I feel like I have a much better basic understanding of CRTs now. They felt like utter magic before. Now it just feels a bit like magic. The only thing that still confuses me is how the electron gun itself actually works. I don't really get how electrons are being shot at all and why we can shoot them in a beam.

By @darajava - 4 months
Great video and explanation, but he still doesn’t really explain how the magnets in the monochrome CRTs actually draw the image. How do they know where to point? How does it move so fast?
By @crmd - 4 months
In the old days, our cars were powered by gasoline and every house had a ~25KeV particle accelerator in the living room.
By @MisterTea - 4 months
There's an old site with a nice run down of building simple DIY CRT's using a glow discharge electron gun and laboratory flasks: http://www.sparkbangbuzz.com/crt/crt6.htm The glow discharge stuff is very easy to build as you dont need a filament/heater and power supply, it's a cold cathode gun. I wound up coming across another simple and fun project that demonstrates a very simple glow discharge gun in a glass bottle: https://hackaday.com/2011/08/30/diy-electron-accelerator/

I built one of those bottle accelerators but with some mods using a smaller Stuart's soda bottle. Cathode is a 0.5 in diameter Al spacer bushing mounted to one end of a 0.25 inch aluminum tube punched through a rubber stopper and the other to a tube adapter screwed to a KF25 vac flange. I then rigged up a stand to hold a vacuum manifold connected to my Alcatel 2008 vac pump and could pull a nice vacuum down to 0.4 Pa. The bottle gun's anode is a loop of 12 AWG copper wire inserted into a drilled hole and sealed with Faraday wax (safe and easy to make but messy and does not easily clean up.) Finally, wired it to my 200W Bertan +10kV 20mA supply. The +10kV lets me setup the gun as a common cathode putting the electron gun parts at ground potential. Only the anode is at high potential. I then decided to see if I could focus the beam and MacGyverd a lens out of a big 2 inch conduit bushing I had lying around in the electrics bin.

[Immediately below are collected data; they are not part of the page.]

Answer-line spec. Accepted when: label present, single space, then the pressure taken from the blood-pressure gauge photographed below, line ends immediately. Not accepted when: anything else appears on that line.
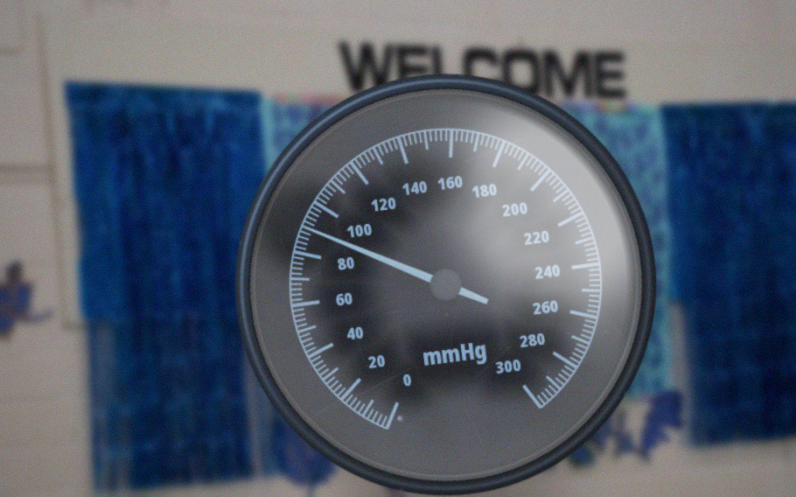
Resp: 90 mmHg
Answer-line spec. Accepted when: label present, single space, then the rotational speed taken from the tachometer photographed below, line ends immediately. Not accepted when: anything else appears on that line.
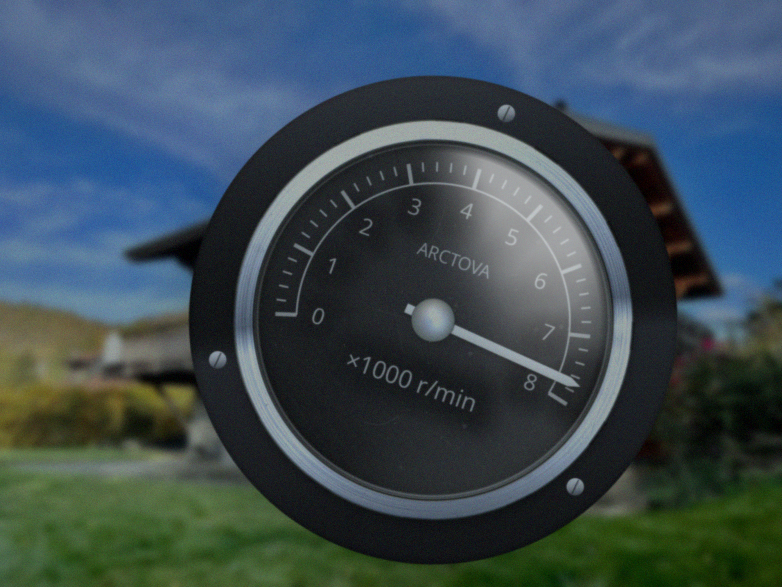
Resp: 7700 rpm
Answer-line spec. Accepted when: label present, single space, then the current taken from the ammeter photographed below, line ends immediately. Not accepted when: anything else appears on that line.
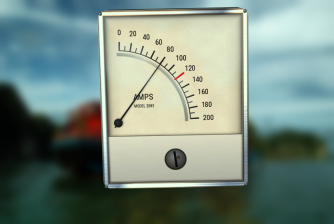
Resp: 80 A
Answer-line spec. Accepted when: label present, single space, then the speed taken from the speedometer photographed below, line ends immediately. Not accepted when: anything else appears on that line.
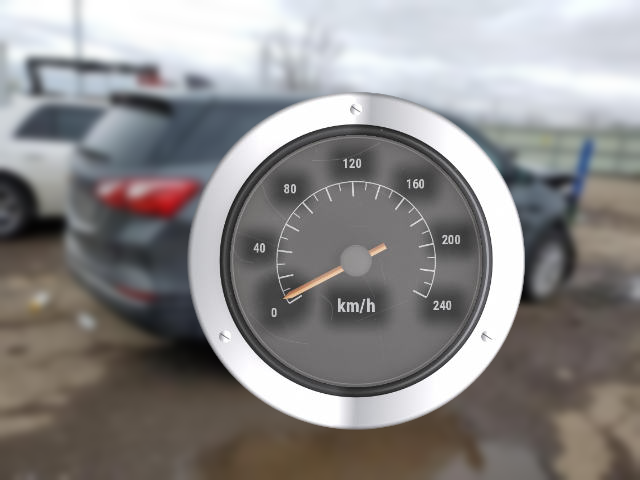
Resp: 5 km/h
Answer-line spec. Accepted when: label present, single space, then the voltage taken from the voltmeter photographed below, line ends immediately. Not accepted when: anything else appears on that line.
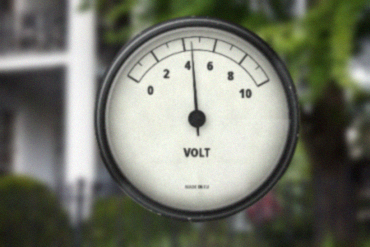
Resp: 4.5 V
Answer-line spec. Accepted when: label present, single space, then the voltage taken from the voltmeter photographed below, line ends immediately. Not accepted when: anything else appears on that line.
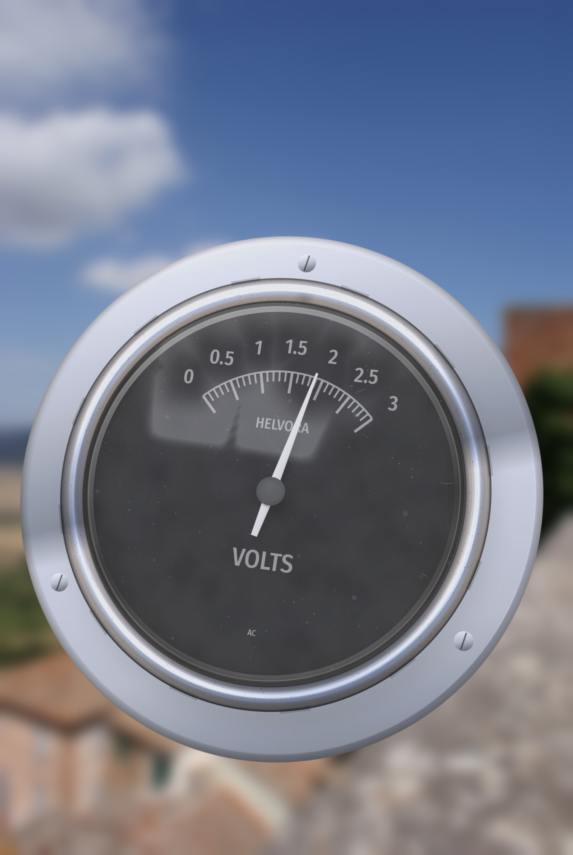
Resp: 1.9 V
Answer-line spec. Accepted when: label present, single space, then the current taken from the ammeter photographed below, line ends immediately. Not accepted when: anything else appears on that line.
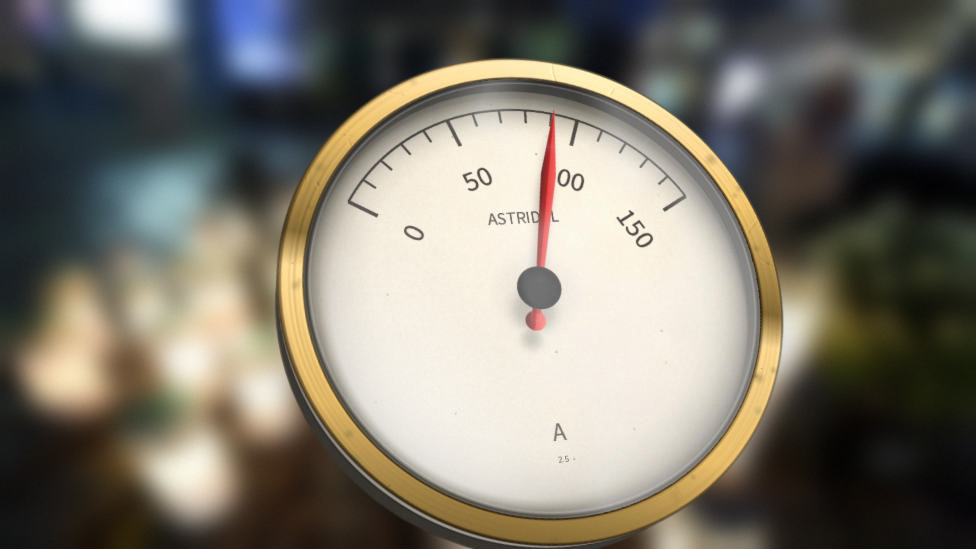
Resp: 90 A
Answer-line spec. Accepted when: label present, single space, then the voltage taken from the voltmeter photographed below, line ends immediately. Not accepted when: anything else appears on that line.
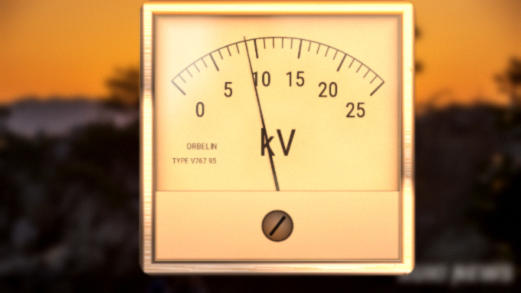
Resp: 9 kV
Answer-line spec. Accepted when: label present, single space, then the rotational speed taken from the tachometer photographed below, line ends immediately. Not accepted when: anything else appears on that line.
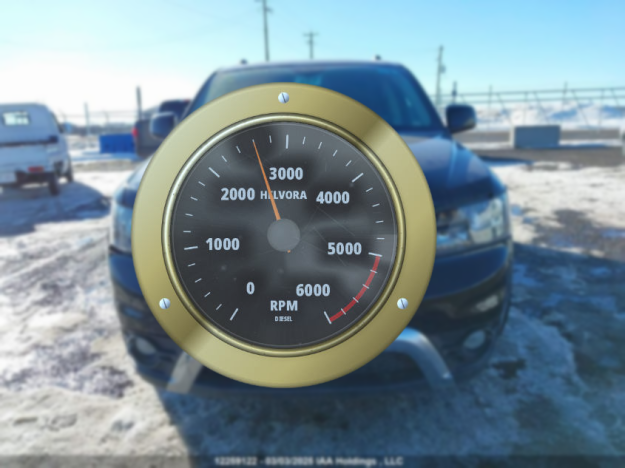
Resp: 2600 rpm
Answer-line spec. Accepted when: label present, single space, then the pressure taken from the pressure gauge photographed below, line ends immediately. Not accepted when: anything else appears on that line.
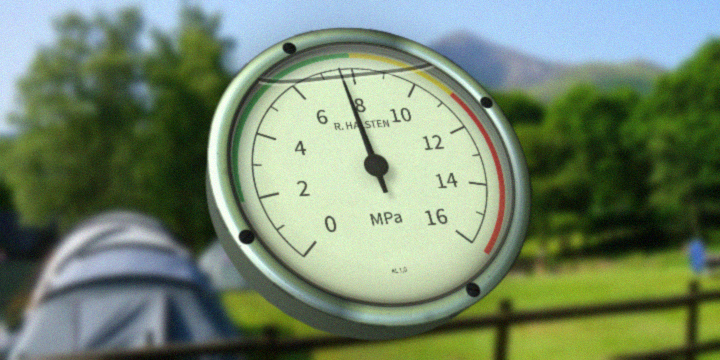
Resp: 7.5 MPa
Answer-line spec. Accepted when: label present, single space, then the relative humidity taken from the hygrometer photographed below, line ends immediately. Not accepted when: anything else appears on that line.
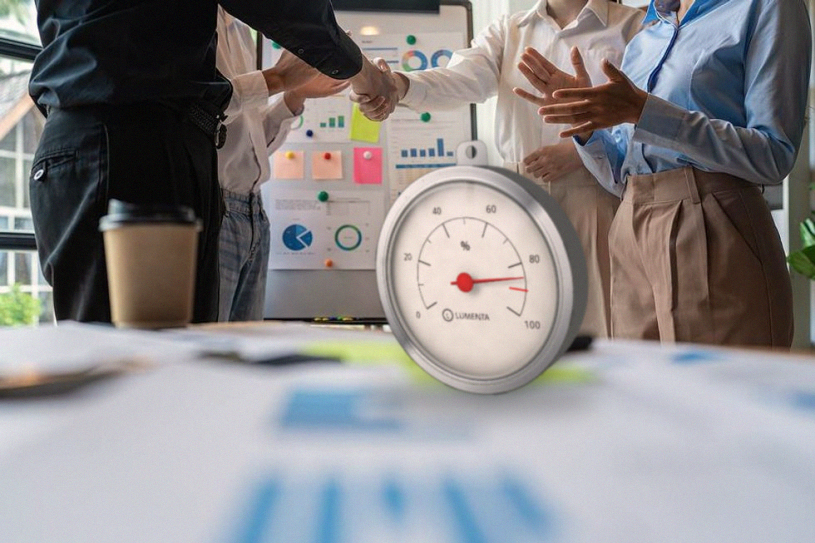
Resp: 85 %
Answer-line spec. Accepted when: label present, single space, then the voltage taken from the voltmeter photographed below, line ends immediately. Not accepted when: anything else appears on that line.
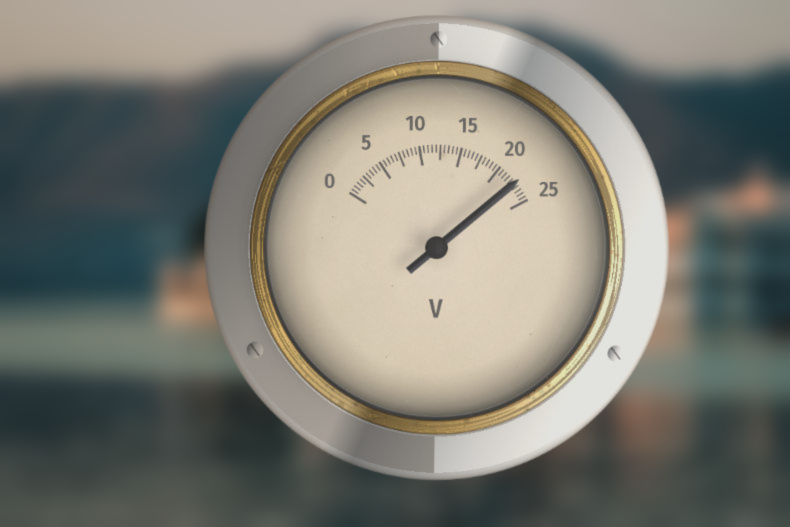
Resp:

Wound a bunch of 20 AWG magnet wire around it and found that building a big enough field to focus and sat it around the bottle neck. That big hunk of steel took a crap ton more power than I thought - I could focus the beam to midway of the bottle at around 300W (30V DC @ 10A)into the focus lens (yes it got very hot)! At full beam power I can melt holes in tin foil sheet using a focused beam.

By @ycombinatorics - 4 months
Nothing makes me feel older than seeing a youtube video trend about CRTs. This was part of my high school curriculum.
By @Clamchop - 4 months
Trinitrons and workalikes were very good, but the shadow mask displays that this video focuses on to my memory didn't have the excellent contrast and black levels cited. I remember most of them looking pretty dull, and downright silvery if there was much light in the room.
By @z500 - 4 months
When I was a kid we had a Trinitron. I used a magnet on it once and pretended not to know anything about it as my dad called the cable company. Apparently it was able to degauss itself because the color went back to normal eventually.
By @lawlessone - 4 months
Be interesting if we kept developing this tech. Where would CRT's be now?